Day trips run from Belfast and even from Dublin - if you don't have your own transport and have limited time, these are a good option. They're sure to take in the other big-name attractions of Bushmills Distillery, Carrick-a-Rede Bridge and Dark Hedges; maybe a glimpse of the Antrim Glens.
By public transport you usually travel via Bushmills 3 miles south. That will mean a train from Belfast to Coleraine then Bus 402 / 172 along the coast. Stay on the bus at Bushmills and another five minutes brings you to Giant's Causeway. The bus continues east to Dunseverick (for crumbly castle), Ballintoy (for Carrick-a-Rede Bridge) and Ballycastle (for ferries to Rathlin Island).
Alternatively, express bus 221 goes directly from Belfast's Europa Buscentre to the Giant's Causeway and back again. It takes about an hour and a half and runs once a day in each direction (departing Belfast at 09:30 and departing the Giant's Causeway at 15:10 weekdays, 14:55 weekends, as of 2021). Tickets from TransLink.

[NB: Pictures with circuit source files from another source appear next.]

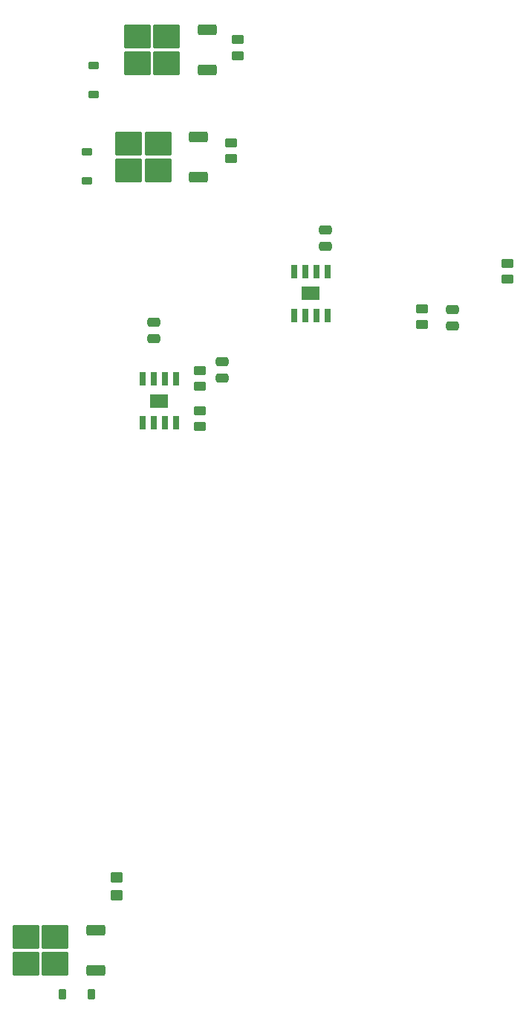
<source format=gbr>
%TF.GenerationSoftware,KiCad,Pcbnew,7.0.2*%
%TF.CreationDate,2024-02-29T19:16:00+01:00*%
%TF.ProjectId,carte actionneur,63617274-6520-4616-9374-696f6e6e6575,rev?*%
%TF.SameCoordinates,Original*%
%TF.FileFunction,Paste,Bot*%
%TF.FilePolarity,Positive*%
%FSLAX46Y46*%
G04 Gerber Fmt 4.6, Leading zero omitted, Abs format (unit mm)*
G04 Created by KiCad (PCBNEW 7.0.2) date 2024-02-29 19:16:00*
%MOMM*%
%LPD*%
G01*
G04 APERTURE LIST*
G04 Aperture macros list*
%AMRoundRect*
0 Rectangle with rounded corners*
0 $1 Rounding radius*
0 $2 $3 $4 $5 $6 $7 $8 $9 X,Y pos of 4 corners*
0 Add a 4 corners polygon primitive as box body*
4,1,4,$2,$3,$4,$5,$6,$7,$8,$9,$2,$3,0*
0 Add four circle primitives for the rounded corners*
1,1,$1+$1,$2,$3*
1,1,$1+$1,$4,$5*
1,1,$1+$1,$6,$7*
1,1,$1+$1,$8,$9*
0 Add four rect primitives between the rounded corners*
20,1,$1+$1,$2,$3,$4,$5,0*
20,1,$1+$1,$4,$5,$6,$7,0*
20,1,$1+$1,$6,$7,$8,$9,0*
20,1,$1+$1,$8,$9,$2,$3,0*%
G04 Aperture macros list end*
%ADD10RoundRect,0.225000X0.375000X-0.225000X0.375000X0.225000X-0.375000X0.225000X-0.375000X-0.225000X0*%
%ADD11R,0.802000X1.505000*%
%ADD12R,2.101200X1.567800*%
%ADD13RoundRect,0.250000X-0.475000X0.250000X-0.475000X-0.250000X0.475000X-0.250000X0.475000X0.250000X0*%
%ADD14RoundRect,0.250000X0.475000X-0.250000X0.475000X0.250000X-0.475000X0.250000X-0.475000X-0.250000X0*%
%ADD15RoundRect,0.250000X0.850000X0.350000X-0.850000X0.350000X-0.850000X-0.350000X0.850000X-0.350000X0*%
%ADD16RoundRect,0.250000X1.275000X1.125000X-1.275000X1.125000X-1.275000X-1.125000X1.275000X-1.125000X0*%
%ADD17RoundRect,0.250000X-0.450000X0.350000X-0.450000X-0.350000X0.450000X-0.350000X0.450000X0.350000X0*%
%ADD18RoundRect,0.250000X0.450000X-0.262500X0.450000X0.262500X-0.450000X0.262500X-0.450000X-0.262500X0*%
%ADD19RoundRect,0.250000X-0.450000X0.262500X-0.450000X-0.262500X0.450000X-0.262500X0.450000X0.262500X0*%
%ADD20RoundRect,0.225000X-0.225000X-0.375000X0.225000X-0.375000X0.225000X0.375000X-0.225000X0.375000X0*%
G04 APERTURE END LIST*
D10*
%TO.C,D4*%
X111600000Y-67950000D03*
X111600000Y-64650000D03*
%TD*%
D11*
%TO.C,U7*%
X135190000Y-78250000D03*
X136460000Y-78250000D03*
X137730000Y-78250000D03*
X139000000Y-78250000D03*
X139000000Y-83245000D03*
X137730000Y-83245000D03*
X136460000Y-83245000D03*
X135190000Y-83245000D03*
D12*
X137095000Y-80747500D03*
%TD*%
D13*
%TO.C,C3*%
X127000000Y-88500000D03*
X127000000Y-90400000D03*
%TD*%
D14*
%TO.C,C5*%
X153250000Y-84500000D03*
X153250000Y-82600000D03*
%TD*%
D15*
%TO.C,Q3*%
X124325000Y-62945000D03*
D16*
X119700000Y-66750000D03*
X119700000Y-63700000D03*
X116350000Y-66750000D03*
X116350000Y-63700000D03*
D15*
X124325000Y-67505000D03*
%TD*%
D14*
%TO.C,C6*%
X138750000Y-75400000D03*
X138750000Y-73500000D03*
%TD*%
D17*
%TO.C,R1*%
X115000000Y-147200000D03*
X115000000Y-149200000D03*
%TD*%
D14*
%TO.C,C4*%
X119250000Y-85900000D03*
X119250000Y-84000000D03*
%TD*%
D18*
%TO.C,R5*%
X124500000Y-95912500D03*
X124500000Y-94087500D03*
%TD*%
D19*
%TO.C,R6*%
X159500000Y-77337500D03*
X159500000Y-79162500D03*
%TD*%
D20*
%TO.C,D1*%
X108850000Y-160500000D03*
X112150000Y-160500000D03*
%TD*%
D15*
%TO.C,Q1*%
X112625000Y-157755000D03*
D16*
X104650000Y-153950000D03*
X104650000Y-157000000D03*
X108000000Y-153950000D03*
X108000000Y-157000000D03*
D15*
X112625000Y-153195000D03*
%TD*%
D19*
%TO.C,R10*%
X128000000Y-63587500D03*
X128000000Y-65412500D03*
%TD*%
D15*
%TO.C,Q2*%
X125300000Y-50740000D03*
D16*
X120675000Y-54545000D03*
X120675000Y-51495000D03*
X117325000Y-54545000D03*
X117325000Y-51495000D03*
D15*
X125300000Y-55300000D03*
%TD*%
D19*
%TO.C,R9*%
X128800000Y-51887500D03*
X128800000Y-53712500D03*
%TD*%
D10*
%TO.C,D3*%
X112400000Y-58150000D03*
X112400000Y-54850000D03*
%TD*%
D11*
%TO.C,U3*%
X117940000Y-90500000D03*
X119210000Y-90500000D03*
X120480000Y-90500000D03*
X121750000Y-90500000D03*
X121750000Y-95495000D03*
X120480000Y-95495000D03*
X119210000Y-95495000D03*
X117940000Y-95495000D03*
D12*
X119845000Y-92997500D03*
%TD*%
D18*
%TO.C,R7*%
X149750000Y-84325000D03*
X149750000Y-82500000D03*
%TD*%
D19*
%TO.C,R4*%
X124500000Y-89500000D03*
X124500000Y-91325000D03*
%TD*%
M02*

</source>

By car reckon 80 min from Belfast via M2 / A26 to Ballymena then A44 towards Ballycastle, branching west on the coast road A2.
The area is maintained by the National Trust and is free to enter all year 24 hours, but you pay heavily for parking in a congested car park. You can avoid this by using other transport over the last couple of miles, and the high charges are meant to encourage you to do so. The options are:
- Bus 402 / 172 along the coast between Coleraine, Portrush, Bushmills, Giant's Causeway and Ballycastle, as above.
- Park at Bushmills free, and take the heritage railway, or the shuttle bus from the P&R. Don't attempt to park on the roads near the Causeway entrance, they're narrow and double-yellow-lined; offenders are likely to get towed.
- Park at Causeway railway station for £8, but only if you're riding the railway, see below. It makes more sense to ride it the other way round, parking free at Bushmills.
- Hike along the cliff tops from Portballintrae a mile west or Dunseverick Castle 3 miles east.
Parking at the Causeway is only available if you've pre-booked a ticket to the Visitor Centre: adult £13, child £6.50, NT members free but they must still pre-book. The centre has toilets and an exhibition: it's of interest, but not remotely worth what they're charging. You don't have to enter it to access the site.
The Visitor Centre 📍, built in 2012, is next to the car park. It's open daily Apr-Sept 10AM-5PM, Oct-Mar 10AM-4PM.
From the centre it's half a mile or so to the start of the area of interest, along the tarmac lane which descends to become the low-level path. A shuttle bus plies along it, £1 each way, NT free. This path gives the best view of the site but it dead-ends at Port Neostan - its continuation east has been closed because of erosion. The other path from the centre is along the cliff tops and extends for miles, great views out to sea but only oblique or more distant views of the rock formations. There's no other link between these paths (the Shepherd's Steps are closed) so you'd have to backtrack.
As of March 2021, the area has 4G from all UK carriers. This continues south to Bushmills but there are dead spots on the road east to Ballycastle. 5G has not reached this area.